Glass received the Gill Medal of the Astronomical Society of Southern Africa in 1999 for his work in the infrared and their McIntyre Award in 2003 for his book on the Grubb Telescope Company (see below).

He is a member of the Royal Society of South Africa, and the International Astronomical Union. He has twice been elected President of the Astronomical Society of Southern Africa and in 2016 was made an honorary member thereof. In 1984–89 he was editor of "Monthly Notes of the Astronomical Society of Southern Africa".

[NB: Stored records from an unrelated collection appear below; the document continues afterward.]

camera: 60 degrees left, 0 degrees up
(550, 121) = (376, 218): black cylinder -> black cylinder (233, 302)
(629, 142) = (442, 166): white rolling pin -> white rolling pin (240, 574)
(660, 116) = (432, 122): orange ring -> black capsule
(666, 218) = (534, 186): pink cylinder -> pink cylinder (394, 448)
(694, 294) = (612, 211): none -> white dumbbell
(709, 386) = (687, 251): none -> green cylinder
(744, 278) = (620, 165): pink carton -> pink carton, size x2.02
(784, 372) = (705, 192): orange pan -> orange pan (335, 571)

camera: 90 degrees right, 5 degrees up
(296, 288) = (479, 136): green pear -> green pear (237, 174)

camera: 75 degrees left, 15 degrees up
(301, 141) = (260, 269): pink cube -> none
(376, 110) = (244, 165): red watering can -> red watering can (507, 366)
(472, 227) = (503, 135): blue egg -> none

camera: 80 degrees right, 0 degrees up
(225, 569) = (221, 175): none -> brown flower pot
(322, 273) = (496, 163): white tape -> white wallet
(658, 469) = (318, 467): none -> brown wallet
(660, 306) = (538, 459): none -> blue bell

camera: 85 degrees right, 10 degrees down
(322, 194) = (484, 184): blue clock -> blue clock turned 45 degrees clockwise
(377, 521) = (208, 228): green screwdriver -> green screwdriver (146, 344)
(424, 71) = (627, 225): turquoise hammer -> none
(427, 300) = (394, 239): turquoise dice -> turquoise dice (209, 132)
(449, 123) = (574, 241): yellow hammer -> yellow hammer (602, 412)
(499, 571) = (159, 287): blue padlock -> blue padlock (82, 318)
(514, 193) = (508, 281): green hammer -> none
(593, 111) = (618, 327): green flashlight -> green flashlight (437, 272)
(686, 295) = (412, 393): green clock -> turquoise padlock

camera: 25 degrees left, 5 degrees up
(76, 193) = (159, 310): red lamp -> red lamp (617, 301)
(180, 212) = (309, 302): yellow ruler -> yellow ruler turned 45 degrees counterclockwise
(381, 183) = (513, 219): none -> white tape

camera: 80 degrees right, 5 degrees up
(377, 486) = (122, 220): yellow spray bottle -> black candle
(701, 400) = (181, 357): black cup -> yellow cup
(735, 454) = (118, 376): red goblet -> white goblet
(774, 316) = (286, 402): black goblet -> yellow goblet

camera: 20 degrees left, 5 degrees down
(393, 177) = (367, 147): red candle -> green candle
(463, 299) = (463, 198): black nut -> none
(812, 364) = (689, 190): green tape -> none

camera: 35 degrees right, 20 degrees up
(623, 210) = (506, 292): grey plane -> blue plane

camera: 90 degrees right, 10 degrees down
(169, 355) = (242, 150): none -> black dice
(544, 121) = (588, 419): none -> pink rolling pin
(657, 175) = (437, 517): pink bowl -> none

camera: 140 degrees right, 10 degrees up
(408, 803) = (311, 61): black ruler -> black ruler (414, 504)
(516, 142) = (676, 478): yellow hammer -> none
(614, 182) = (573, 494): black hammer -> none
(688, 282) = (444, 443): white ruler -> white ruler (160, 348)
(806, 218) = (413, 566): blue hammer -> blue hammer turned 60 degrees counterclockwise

He has been a Visiting Professor at the National Observatory of Japan (Nobeyama and Tokyo), an Associate of the European Southern Observatory and has worked for various periods at the California Institute of Technology, the University of Arizona, the Institut d'Astrophysique (Paris), the Observatoire de Besançon, the Institute of Astronomy, Cambridge (UK) and the Physical research Laboratory, Ahmedabad (India). He has also been an Adjunct Professor at James Cook University, Queensland, Australia.

Books

  • Glass, I.S. (1997) Victorian Telescope Makers: the Lives and Letters of Thomas and Howard Grubb, Institute of Physics Publishing, Bristol and Philadelphia ISBN 0-7503-0454-5.
  • Glass, I.S. (1999) Handbook of Infrared Astronomy, Cambridge University Press, Cambridge ISBN 0-521-63311-7.
  • Glass, I.S. (2006) Revolutionaries of the Cosmos – the Astrophysicists, Oxford University Press, Oxford, ISBN 0-19-857099-6.
  • Glass, I.S. (2008) Proxima: The Nearest Star (other than the Sun), Mons Mensa, Cape Town (self-published), ISBN 978-0-9814126-0-3.
  • Glass, I.S. (2013) Nicolas-Louis de La Caille – Astronomer and Geodesist, Oxford University Press, Oxford, ISBN 978-0-19-966840-3. French edition translated by James Lequeux, EDP Sciences (ISBN 978-2-7598-0999-8) and Observatoire de Paris (ISBN 978-2-901057-68-0).
  • Glass, I.S. (2015) The Royal Observatory at the Cape of Good Hope: History and Heritage, Mons Mensa, Cape Town (self-published), ISBN 978-0-9814126-2-7.